### [Aim of the exercise]
Write out the entries below again, substituting "vernacular name" for every "common name" and leaving everything else as it is.

Data items:
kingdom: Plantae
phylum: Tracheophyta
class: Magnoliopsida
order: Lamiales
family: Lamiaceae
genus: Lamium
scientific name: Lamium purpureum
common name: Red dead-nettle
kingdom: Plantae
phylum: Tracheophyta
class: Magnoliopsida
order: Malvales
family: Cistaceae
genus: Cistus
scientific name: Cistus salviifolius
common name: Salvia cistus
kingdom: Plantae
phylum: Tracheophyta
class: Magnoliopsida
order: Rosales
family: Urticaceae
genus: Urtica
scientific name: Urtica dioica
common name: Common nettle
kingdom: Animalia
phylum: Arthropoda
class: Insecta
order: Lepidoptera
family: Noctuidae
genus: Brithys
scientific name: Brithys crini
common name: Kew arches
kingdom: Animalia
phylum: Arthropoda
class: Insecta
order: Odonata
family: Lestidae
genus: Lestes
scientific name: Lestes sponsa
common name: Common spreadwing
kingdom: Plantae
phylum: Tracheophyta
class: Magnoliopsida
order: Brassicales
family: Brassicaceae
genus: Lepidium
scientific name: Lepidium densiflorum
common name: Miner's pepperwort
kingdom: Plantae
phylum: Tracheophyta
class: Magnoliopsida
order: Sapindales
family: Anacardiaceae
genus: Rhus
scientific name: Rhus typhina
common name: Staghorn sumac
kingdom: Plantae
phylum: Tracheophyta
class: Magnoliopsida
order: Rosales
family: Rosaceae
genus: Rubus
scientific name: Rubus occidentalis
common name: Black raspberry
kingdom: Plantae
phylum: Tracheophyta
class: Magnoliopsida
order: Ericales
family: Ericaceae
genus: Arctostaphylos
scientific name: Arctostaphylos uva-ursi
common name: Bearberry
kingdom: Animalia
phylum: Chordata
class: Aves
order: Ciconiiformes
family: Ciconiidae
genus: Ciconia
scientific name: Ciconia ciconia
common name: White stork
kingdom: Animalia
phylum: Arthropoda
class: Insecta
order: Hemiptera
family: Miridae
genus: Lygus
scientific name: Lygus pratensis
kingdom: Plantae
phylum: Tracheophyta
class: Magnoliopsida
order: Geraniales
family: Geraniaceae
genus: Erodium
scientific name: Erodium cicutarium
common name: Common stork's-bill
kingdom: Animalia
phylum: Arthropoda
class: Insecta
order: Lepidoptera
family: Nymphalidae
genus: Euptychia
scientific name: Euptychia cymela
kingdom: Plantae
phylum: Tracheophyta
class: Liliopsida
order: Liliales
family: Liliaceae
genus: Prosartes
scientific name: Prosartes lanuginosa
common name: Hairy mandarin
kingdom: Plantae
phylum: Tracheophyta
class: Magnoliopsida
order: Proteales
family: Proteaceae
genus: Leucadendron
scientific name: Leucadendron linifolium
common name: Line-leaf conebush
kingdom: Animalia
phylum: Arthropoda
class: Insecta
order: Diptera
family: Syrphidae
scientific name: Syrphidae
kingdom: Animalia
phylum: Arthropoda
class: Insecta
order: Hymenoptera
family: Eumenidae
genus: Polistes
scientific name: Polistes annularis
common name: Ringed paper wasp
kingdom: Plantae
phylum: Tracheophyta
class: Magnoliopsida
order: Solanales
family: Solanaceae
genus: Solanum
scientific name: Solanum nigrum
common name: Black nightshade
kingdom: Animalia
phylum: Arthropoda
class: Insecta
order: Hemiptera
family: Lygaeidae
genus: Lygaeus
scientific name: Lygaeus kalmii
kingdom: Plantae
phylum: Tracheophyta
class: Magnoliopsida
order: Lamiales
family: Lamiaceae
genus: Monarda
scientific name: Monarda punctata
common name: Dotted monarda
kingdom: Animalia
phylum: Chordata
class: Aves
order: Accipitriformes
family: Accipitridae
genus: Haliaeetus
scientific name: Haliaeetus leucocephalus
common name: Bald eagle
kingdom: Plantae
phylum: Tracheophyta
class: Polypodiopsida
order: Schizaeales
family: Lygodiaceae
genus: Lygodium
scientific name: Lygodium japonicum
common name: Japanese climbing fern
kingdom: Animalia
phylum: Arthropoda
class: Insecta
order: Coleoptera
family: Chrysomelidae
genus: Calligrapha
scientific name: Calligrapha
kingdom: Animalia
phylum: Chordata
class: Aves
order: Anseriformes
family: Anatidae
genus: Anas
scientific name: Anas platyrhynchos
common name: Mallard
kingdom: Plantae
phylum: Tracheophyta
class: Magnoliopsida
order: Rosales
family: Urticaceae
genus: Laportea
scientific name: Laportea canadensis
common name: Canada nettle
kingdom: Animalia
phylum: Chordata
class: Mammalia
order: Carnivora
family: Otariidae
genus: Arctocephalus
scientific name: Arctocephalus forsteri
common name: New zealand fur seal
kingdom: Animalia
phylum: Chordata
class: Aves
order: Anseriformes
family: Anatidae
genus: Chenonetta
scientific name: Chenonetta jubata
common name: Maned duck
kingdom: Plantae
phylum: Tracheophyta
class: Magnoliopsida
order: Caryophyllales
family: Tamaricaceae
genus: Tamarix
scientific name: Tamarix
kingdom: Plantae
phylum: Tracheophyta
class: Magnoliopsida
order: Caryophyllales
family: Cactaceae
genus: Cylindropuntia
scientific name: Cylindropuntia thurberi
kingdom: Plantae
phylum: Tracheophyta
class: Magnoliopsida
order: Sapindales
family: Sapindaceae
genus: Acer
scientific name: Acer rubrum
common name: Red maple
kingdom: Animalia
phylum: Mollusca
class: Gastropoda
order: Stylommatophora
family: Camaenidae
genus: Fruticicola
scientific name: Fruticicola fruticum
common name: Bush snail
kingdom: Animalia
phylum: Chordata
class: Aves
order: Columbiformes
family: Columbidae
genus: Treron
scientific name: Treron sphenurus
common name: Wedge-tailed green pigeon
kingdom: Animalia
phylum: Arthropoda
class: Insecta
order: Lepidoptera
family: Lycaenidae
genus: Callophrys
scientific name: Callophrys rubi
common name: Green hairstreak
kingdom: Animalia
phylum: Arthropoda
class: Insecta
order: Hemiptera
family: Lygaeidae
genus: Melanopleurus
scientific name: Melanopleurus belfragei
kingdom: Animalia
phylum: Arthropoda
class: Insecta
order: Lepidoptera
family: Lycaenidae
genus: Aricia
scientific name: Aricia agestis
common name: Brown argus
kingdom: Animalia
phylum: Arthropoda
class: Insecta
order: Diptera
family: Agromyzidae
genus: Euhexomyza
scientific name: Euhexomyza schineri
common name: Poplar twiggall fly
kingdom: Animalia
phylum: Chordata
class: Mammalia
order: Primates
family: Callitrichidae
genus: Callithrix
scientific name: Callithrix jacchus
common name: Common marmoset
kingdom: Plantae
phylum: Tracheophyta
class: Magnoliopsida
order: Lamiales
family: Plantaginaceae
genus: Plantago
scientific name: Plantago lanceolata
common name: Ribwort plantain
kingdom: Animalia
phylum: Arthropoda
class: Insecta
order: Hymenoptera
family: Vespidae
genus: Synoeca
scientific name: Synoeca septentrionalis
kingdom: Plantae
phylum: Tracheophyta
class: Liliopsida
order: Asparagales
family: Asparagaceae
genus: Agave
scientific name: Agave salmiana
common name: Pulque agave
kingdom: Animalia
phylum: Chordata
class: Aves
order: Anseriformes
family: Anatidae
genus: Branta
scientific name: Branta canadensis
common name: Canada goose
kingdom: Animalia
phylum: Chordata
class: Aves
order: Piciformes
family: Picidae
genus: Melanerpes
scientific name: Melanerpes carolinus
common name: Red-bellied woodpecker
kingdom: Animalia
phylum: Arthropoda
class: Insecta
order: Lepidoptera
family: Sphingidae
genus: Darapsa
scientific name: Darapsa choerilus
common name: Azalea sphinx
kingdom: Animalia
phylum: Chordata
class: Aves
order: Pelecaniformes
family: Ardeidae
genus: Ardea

### [Result]
kingdom: Plantae
phylum: Tracheophyta
class: Magnoliopsida
order: Lamiales
family: Lamiaceae
genus: Lamium
scientific name: Lamium purpureum
vernacular name: Red dead-nettle
kingdom: Plantae
phylum: Tracheophyta
class: Magnoliopsida
order: Malvales
family: Cistaceae
genus: Cistus
scientific name: Cistus salviifolius
vernacular name: Salvia cistus
kingdom: Plantae
phylum: Tracheophyta
class: Magnoliopsida
order: Rosales
family: Urticaceae
genus: Urtica
scientific name: Urtica dioica
vernacular name: Common nettle
kingdom: Animalia
phylum: Arthropoda
class: Insecta
order: Lepidoptera
family: Noctuidae
genus: Brithys
scientific name: Brithys crini
vernacular name: Kew arches
kingdom: Animalia
phylum: Arthropoda
class: Insecta
order: Odonata
family: Lestidae
genus: Lestes
scientific name: Lestes sponsa
vernacular name: Common spreadwing
kingdom: Plantae
phylum: Tracheophyta
class: Magnoliopsida
order: Brassicales
family: Brassicaceae
genus: Lepidium
scientific name: Lepidium densiflorum
vernacular name: Miner's pepperwort
kingdom: Plantae
phylum: Tracheophyta
class: Magnoliopsida
order: Sapindales
family: Anacardiaceae
genus: Rhus
scientific name: Rhus typhina
vernacular name: Staghorn sumac
kingdom: Plantae
phylum: Tracheophyta
class: Magnoliopsida
order: Rosales
family: Rosaceae
genus: Rubus
scientific name: Rubus occidentalis
vernacular name: Black raspberry
kingdom: Plantae
phylum: Tracheophyta
class: Magnoliopsida
order: Ericales
family: Ericaceae
genus: Arctostaphylos
scientific name: Arctostaphylos uva-ursi
vernacular name: Bearberry
kingdom: Animalia
phylum: Chordata
class: Aves
order: Ciconiiformes
family: Ciconiidae
genus: Ciconia
scientific name: Ciconia ciconia
vernacular name: White stork
kingdom: Animalia
phylum: Arthropoda
class: Insecta
order: Hemiptera
family: Miridae
genus: Lygus
scientific name: Lygus pratensis
kingdom: Plantae
phylum: Tracheophyta
class: Magnoliopsida
order: Geraniales
family: Geraniaceae
genus: Erodium
scientific name: Erodium cicutarium
vernacular name: Common stork's-bill
kingdom: Animalia
phylum: Arthropoda
class: Insecta
order: Lepidoptera
family: Nymphalidae
genus: Euptychia
scientific name: Euptychia cymela
kingdom: Plantae
phylum: Tracheophyta
class: Liliopsida
order: Liliales
family: Liliaceae
genus: Prosartes
scientific name: Prosartes lanuginosa
vernacular name: Hairy mandarin
kingdom: Plantae
phylum: Tracheophyta
class: Magnoliopsida
order: Proteales
family: Proteaceae
genus: Leucadendron
scientific name: Leucadendron linifolium
vernacular name: Line-leaf conebush
kingdom: Animalia
phylum: Arthropoda
class: Insecta
order: Diptera
family: Syrphidae
scientific name: Syrphidae
kingdom: Animalia
phylum: Arthropoda
class: Insecta
order: Hymenoptera
family: Eumenidae
genus: Polistes
scientific name: Polistes annularis
vernacular name: Ringed paper wasp
kingdom: Plantae
phylum: Tracheophyta
class: Magnoliopsida
order: Solanales
family: Solanaceae
genus: Solanum
scientific name: Solanum nigrum
vernacular name: Black nightshade
kingdom: Animalia
phylum: Arthropoda
class: Insecta
order: Hemiptera
family: Lygaeidae
genus: Lygaeus
scientific name: Lygaeus kalmii
kingdom: Plantae
phylum: Tracheophyta
class: Magnoliopsida
order: Lamiales
family: Lamiaceae
genus: Monarda
scientific name: Monarda punctata
vernacular name: Dotted monarda
kingdom: Animalia
phylum: Chordata
class: Aves
order: Accipitriformes
family: Accipitridae
genus: Haliaeetus
scientific name: Haliaeetus leucocephalus
vernacular name: Bald eagle
kingdom: Plantae
phylum: Tracheophyta
class: Polypodiopsida
order: Schizaeales
family: Lygodiaceae
genus: Lygodium
scientific name: Lygodium japonicum
vernacular name: Japanese climbing fern
kingdom: Animalia
phylum: Arthropoda
class: Insecta
order: Coleoptera
family: Chrysomelidae
genus: Calligrapha
scientific name: Calligrapha
kingdom: Animalia
phylum: Chordata
class: Aves
order: Anseriformes
family: Anatidae
genus: Anas
scientific name: Anas platyrhynchos
vernacular name: Mallard
kingdom: Plantae
phylum: Tracheophyta
class: Magnoliopsida
order: Rosales
family: Urticaceae
genus: Laportea
scientific name: Laportea canadensis
vernacular name: Canada nettle
kingdom: Animalia
phylum: Chordata
class: Mammalia
order: Carnivora
family: Otariidae
genus: Arctocephalus
scientific name: Arctocephalus forsteri
vernacular name: New zealand fur seal
kingdom: Animalia
phylum: Chordata
class: Aves
order: Anseriformes
family: Anatidae
genus: Chenonetta
scientific name: Chenonetta jubata
vernacular name: Maned duck
kingdom: Plantae
phylum: Tracheophyta
class: Magnoliopsida
order: Caryophyllales
family: Tamaricaceae
genus: Tamarix
scientific name: Tamarix
kingdom: Plantae
phylum: Tracheophyta
class: Magnoliopsida
order: Caryophyllales
family: Cactaceae
genus: Cylindropuntia
scientific name: Cylindropuntia thurberi
kingdom: Plantae
phylum: Tracheophyta
class: Magnoliopsida
order: Sapindales
family: Sapindaceae
genus: Acer
scientific name: Acer rubrum
vernacular name: Red maple
kingdom: Animalia
phylum: Mollusca
class: Gastropoda
order: Stylommatophora
family: Camaenidae
genus: Fruticicola
scientific name: Fruticicola fruticum
vernacular name: Bush snail
kingdom: Animalia
phylum: Chordata
class: Aves
order: Columbiformes
family: Columbidae
genus: Treron
scientific name: Treron sphenurus
vernacular name: Wedge-tailed green pigeon
kingdom: Animalia
phylum: Arthropoda
class: Insecta
order: Lepidoptera
family: Lycaenidae
genus: Callophrys
scientific name: Callophrys rubi
vernacular name: Green hairstreak
kingdom: Animalia
phylum: Arthropoda
class: Insecta
order: Hemiptera
family: Lygaeidae
genus: Melanopleurus
scientific name: Melanopleurus belfragei
kingdom: Animalia
phylum: Arthropoda
class: Insecta
order: Lepidoptera
family: Lycaenidae
genus: Aricia
scientific name: Aricia agestis
vernacular name: Brown argus
kingdom: Animalia
phylum: Arthropoda
class: Insecta
order: Diptera
family: Agromyzidae
genus: Euhexomyza
scientific name: Euhexomyza schineri
vernacular name: Poplar twiggall fly
kingdom: Animalia
phylum: Chordata
class: Mammalia
order: Primates
family: Callitrichidae
genus: Callithrix
scientific name: Callithrix jacchus
vernacular name: Common marmoset
kingdom: Plantae
phylum: Tracheophyta
class: Magnoliopsida
order: Lamiales
family: Plantaginaceae
genus: Plantago
scientific name: Plantago lanceolata
vernacular name: Ribwort plantain
kingdom: Animalia
phylum: Arthropoda
class: Insecta
order: Hymenoptera
family: Vespidae
genus: Synoeca
scientific name: Synoeca septentrionalis
kingdom: Plantae
phylum: Tracheophyta
class: Liliopsida
order: Asparagales
family: Asparagaceae
genus: Agave
scientific name: Agave salmiana
vernacular name: Pulque agave
kingdom: Animalia
phylum: Chordata
class: Aves
order: Anseriformes
family: Anatidae
genus: Branta
scientific name: Branta canadensis
vernacular name: Canada goose
kingdom: Animalia
phylum: Chordata
class: Aves
order: Piciformes
family: Picidae
genus: Melanerpes
scientific name: Melanerpes carolinus
vernacular name: Red-bellied woodpecker
kingdom: Animalia
phylum: Arthropoda
class: Insecta
order: Lepidoptera
family: Sphingidae
genus: Darapsa
scientific name: Darapsa choerilus
vernacular name: Azalea sphinx
kingdom: Animalia
phylum: Chordata
class: Aves
order: Pelecaniformes
family: Ardeidae
genus: Ardea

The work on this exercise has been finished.